Gemini and Context Splicing
Imagine that you’re out for a walk. You’re looking at the landscape and taking photos with your camera or phone. At the same time your GPS watch, or phone app is recording your location every second. What remains of the walk is a gps track that has a resolution of one set of gps co-ordinates per second, and photos when you took photos. Most of the walk is “lost” because to record video of the entire walk would be too consuming.
To use another image. For many years podcasters would record one and a half hours of show, but they would edit it, keeping just the best thirty minutes. In the case of the blurb to describe a podcast you might have three to five sentences, chapter markers, and possibly a list of hyperlinks.

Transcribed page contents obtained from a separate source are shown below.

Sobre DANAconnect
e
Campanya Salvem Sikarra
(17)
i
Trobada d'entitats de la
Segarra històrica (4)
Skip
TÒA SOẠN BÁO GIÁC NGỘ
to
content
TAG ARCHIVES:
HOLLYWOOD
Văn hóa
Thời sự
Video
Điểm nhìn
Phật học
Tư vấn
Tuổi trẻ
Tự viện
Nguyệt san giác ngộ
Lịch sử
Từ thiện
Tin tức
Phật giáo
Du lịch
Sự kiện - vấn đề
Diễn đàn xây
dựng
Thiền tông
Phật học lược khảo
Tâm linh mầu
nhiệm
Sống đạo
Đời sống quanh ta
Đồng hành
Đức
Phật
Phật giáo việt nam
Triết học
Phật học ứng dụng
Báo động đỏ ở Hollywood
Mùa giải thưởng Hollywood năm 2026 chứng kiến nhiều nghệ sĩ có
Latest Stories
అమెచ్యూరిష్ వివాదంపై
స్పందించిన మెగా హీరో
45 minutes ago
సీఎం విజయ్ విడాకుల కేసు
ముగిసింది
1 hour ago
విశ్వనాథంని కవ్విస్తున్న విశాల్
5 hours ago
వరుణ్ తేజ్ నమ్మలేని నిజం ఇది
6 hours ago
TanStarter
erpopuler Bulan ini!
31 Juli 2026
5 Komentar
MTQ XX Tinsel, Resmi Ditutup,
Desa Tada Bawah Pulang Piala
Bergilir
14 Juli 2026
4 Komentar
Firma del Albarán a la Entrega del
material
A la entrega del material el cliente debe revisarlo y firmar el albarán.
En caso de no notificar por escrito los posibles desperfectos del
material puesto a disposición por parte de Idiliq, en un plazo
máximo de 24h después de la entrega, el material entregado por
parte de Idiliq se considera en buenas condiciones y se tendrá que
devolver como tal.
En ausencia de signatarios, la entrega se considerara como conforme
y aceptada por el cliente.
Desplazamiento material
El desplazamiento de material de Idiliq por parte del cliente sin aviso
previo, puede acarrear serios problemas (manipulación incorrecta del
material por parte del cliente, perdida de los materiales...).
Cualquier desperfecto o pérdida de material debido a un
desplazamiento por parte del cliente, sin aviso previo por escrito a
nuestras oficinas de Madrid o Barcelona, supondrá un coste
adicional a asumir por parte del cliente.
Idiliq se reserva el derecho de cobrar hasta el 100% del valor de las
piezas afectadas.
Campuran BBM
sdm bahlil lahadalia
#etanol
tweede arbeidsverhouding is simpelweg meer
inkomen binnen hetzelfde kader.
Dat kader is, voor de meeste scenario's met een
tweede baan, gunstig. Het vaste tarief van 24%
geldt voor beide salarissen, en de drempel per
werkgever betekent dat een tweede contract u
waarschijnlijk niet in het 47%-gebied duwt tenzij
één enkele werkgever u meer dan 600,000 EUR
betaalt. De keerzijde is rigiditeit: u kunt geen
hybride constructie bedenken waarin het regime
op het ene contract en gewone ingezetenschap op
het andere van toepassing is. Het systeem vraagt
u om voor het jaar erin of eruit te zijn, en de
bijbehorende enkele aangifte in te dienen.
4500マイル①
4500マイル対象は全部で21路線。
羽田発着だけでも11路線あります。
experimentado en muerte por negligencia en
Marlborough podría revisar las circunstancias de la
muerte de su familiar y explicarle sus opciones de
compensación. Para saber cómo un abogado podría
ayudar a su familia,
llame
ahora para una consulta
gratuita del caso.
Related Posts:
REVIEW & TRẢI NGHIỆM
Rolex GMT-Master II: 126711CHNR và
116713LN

Trying to Remember a Conversation
AI, too, has a limited attention span. In theory Gemini can accept up to a million tokens but in practice it is quite a bit lower. A token is a snippet or phrase of context. The chattier you are, the more snippets of conversation AI models like Gemini need to understand.
If you’re verbose, and Gemini is, then that’s a lot of conversation to remember. We forget, and so does the AI model. It starts to mis-remember things.
Context Switching
LLMs have a huge set of data from which to work, so I expect them to see a screengrab from Immich or Photoprism, and to remember which is which. If I tell it “I’m using the laptop for this, and the Pi for that, I expect it to remember and to automatically switch between the two without me telling it. The issue is that it doesn’t. You need to say “I’m using the Pi for this” and “I’m using the laptop for that”. It doesn’t remember the context, especially with longer tasks.
The Gemini Trap
If you’re sorting through tens of thousands of files, and you’re getting the output from exiftool or other, you’re easily coming out with documents with 7 million tokens, but the context window is a million tokens. Gemini doesn’t say “Wait, I can’t handle such a large data set”. It hallucinates instead.
Helping Gemini
When I noticed this I started a new chat. I also asked Gemini, How can I provide you with enough data for you to understand it, without being overwhelmed so it said give me the head and the tail (paraphrased) and I’ll draw conclusions from that. From that moment on I tried to give Gemini enough for it to understand the output, without giving it excess information.
Grep and Other Commands
If you have a large data set, instead of feeding it to Gemini as is, you can ask it to help you summarise the data via GREP and other commands. Instead of feeding it a list of jdupes duplicates tell it We have 1200 lines from Source A and 1400 from Source B, and wait for Gemini to provide you with its “thoughts”.
On the Others
Google AI Studio, Le Chat, MyAI and Euria will all say “I’m full” and encourage you either to come back later, or to open a new window. Gemini is like the person in the restaurant in a Monty Python sketch that has another bite and explodes.
And Finally
One of the reasons I like Gemini over other models is that it’s patient. It will accept a lot of information. The drawback is that it will start hallucinating before saying “i’m full, I need a break”. If you’re not cautious it can provide you with the wrong command. That can have serious consequences if you don’t dry run and check every command before taking away the safety wheels.
In summary, watch for signs of context splicing, and when you spot them get a summary, and move to a new chat and continue from there. I don’t know how other AI solutions behave.